▸ **PASSAGE FOR REVIEW**
▬▬▬
In that article, two flavors of economic finality are described.

The first one seems to describe PoW, where validators lose money if the block they added does not end up in the final chain:

A block can be economically finalized if a sufficient number of validators have signed cryptoeconomic claims of the form "I agree to lose X in all histories where block B is not included". This gives clients assurance that either (i) B is part of the canonical chain, or (ii) validators lost a large amount of money in order to trick them into thinking that this is the case.

I don't quite follow the second item though:

A block can be economically finalized if a sufficient number of validators have signed messages expressing support for block B, and there is a mathematical proof that if some B' != B is also finalized under the same definition then validators lose a large amount of money. If clients see this, and also validate the chain, and validity plus finality is a sufficient condition for precedence in the canonical fork choice rule, then they get an assurance that either (i) B is part of the canonical chain, or (ii) validators lost a large amount of money in making a conflicting chain that was also finalized.

This second description presumably refers to PoS, but this explanation feels very abstract to me. Can somebody explain this to me in different words?
▬▬▬
▸ **DATASET CONTENT**
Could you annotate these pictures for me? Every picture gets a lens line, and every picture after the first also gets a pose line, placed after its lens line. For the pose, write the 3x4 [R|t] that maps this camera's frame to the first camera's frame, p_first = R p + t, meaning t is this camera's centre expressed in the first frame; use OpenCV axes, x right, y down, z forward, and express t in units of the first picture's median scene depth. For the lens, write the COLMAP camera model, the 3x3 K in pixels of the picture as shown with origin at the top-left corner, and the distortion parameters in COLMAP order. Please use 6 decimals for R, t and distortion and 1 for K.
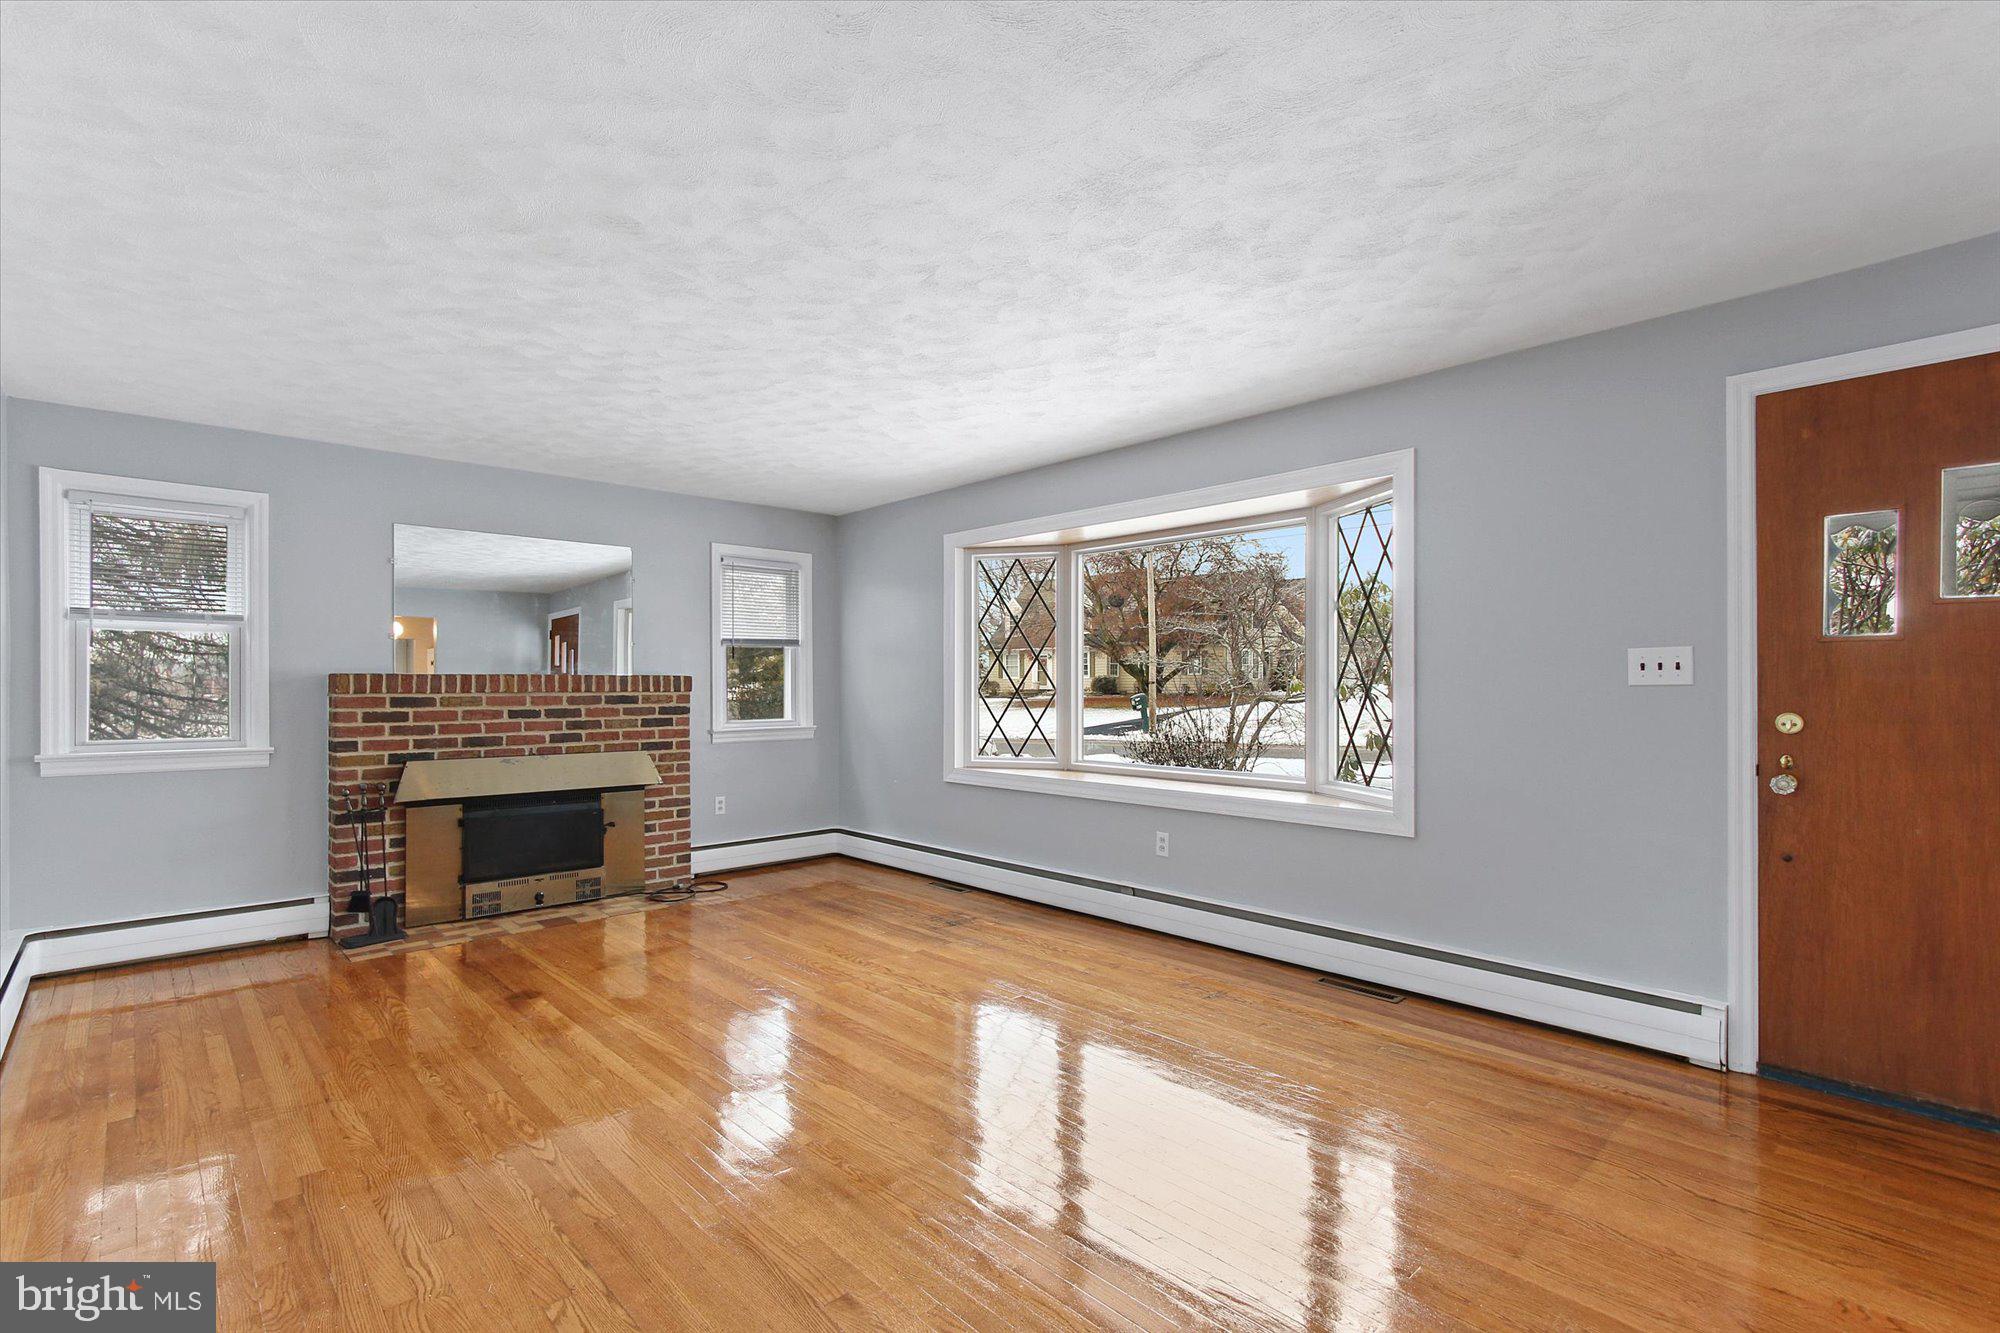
lens RADIAL K [[912.5, 0, 987.3], [0, 912.5, 672.3], [0, 0, 1]] dist [-0.001261, 0.001719]
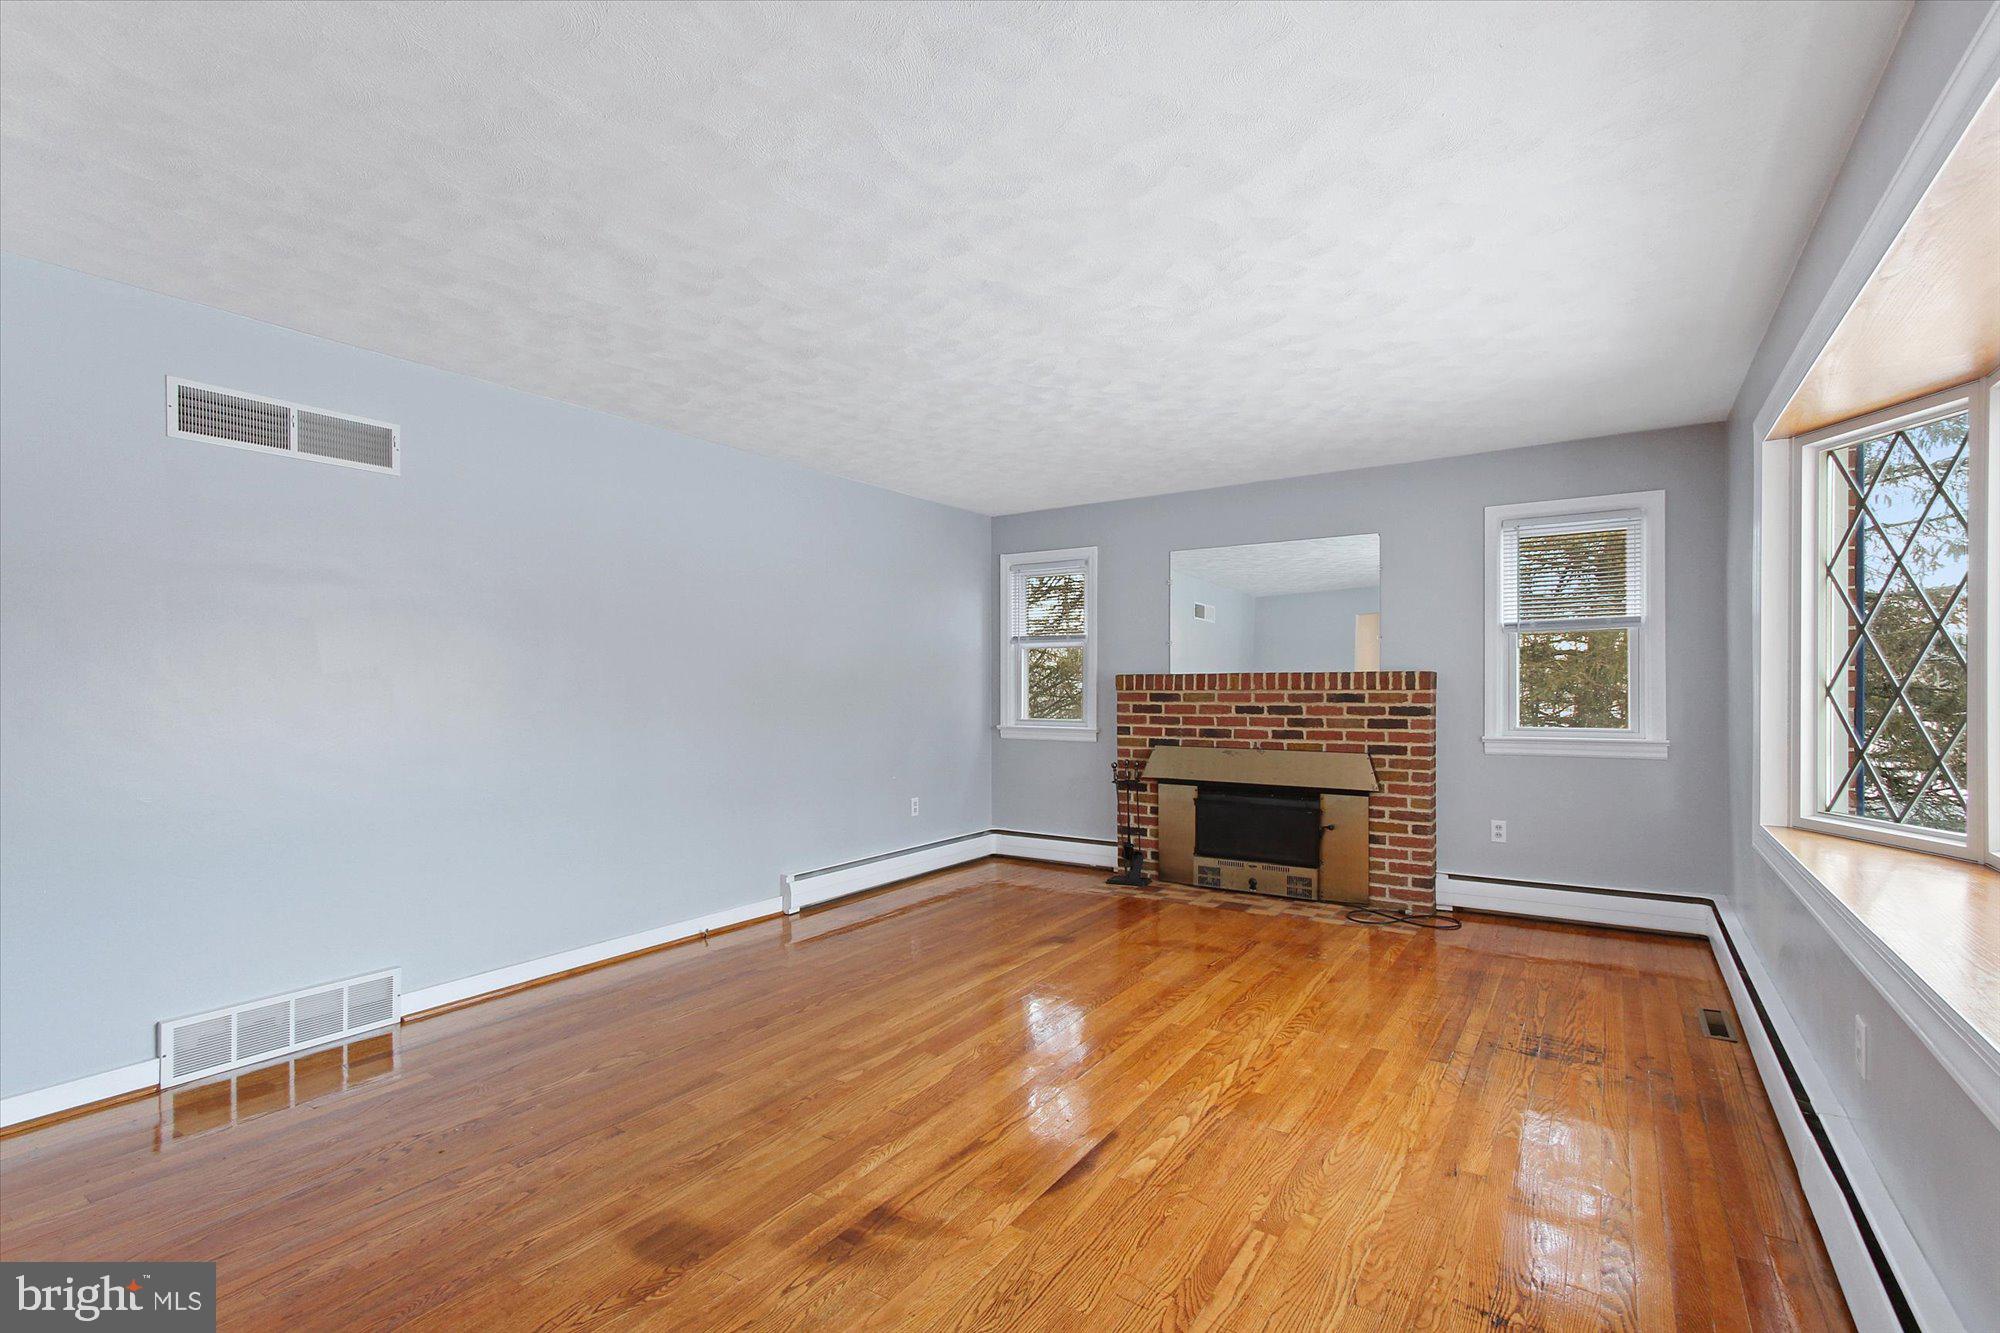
lens RADIAL K [[932.2, 0, 985.0], [0, 932.2, 681.4], [0, 0, 1]] dist [-0.000873, 0.000068]
pose [[0.219946, -0.003479, -0.975506, 0.496747], [0.019009, 0.999819, 0.000720, 0.005624], [0.975327, -0.018702, 0.219973, 0.460793]]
▬▬▬
▸ **EXERCISES TO COMPLETE**
**A.** In the passage on economic finality, which consensus mechanism does the writer say the first description seems to describe?
**B.** Reproduce the portion of the passage on economic finality starting at "In that article, two" and ending at "is the case.".

▸ **RESPONSES BY TASK**
**A.** PoW

**B.**
In that article, two flavors of economic finality are described.

The first one seems to describe PoW, where validators lose money if the block they added does not end up in the final chain:

A block can be economically finalized if a sufficient number of validators have signed cryptoeconomic claims of the form "I agree to lose X in all histories where block B is not included". This gives clients assurance that either (i) B is part of the canonical chain, or (ii) validators lost a large amount of money in order to trick them into thinking that this is the case.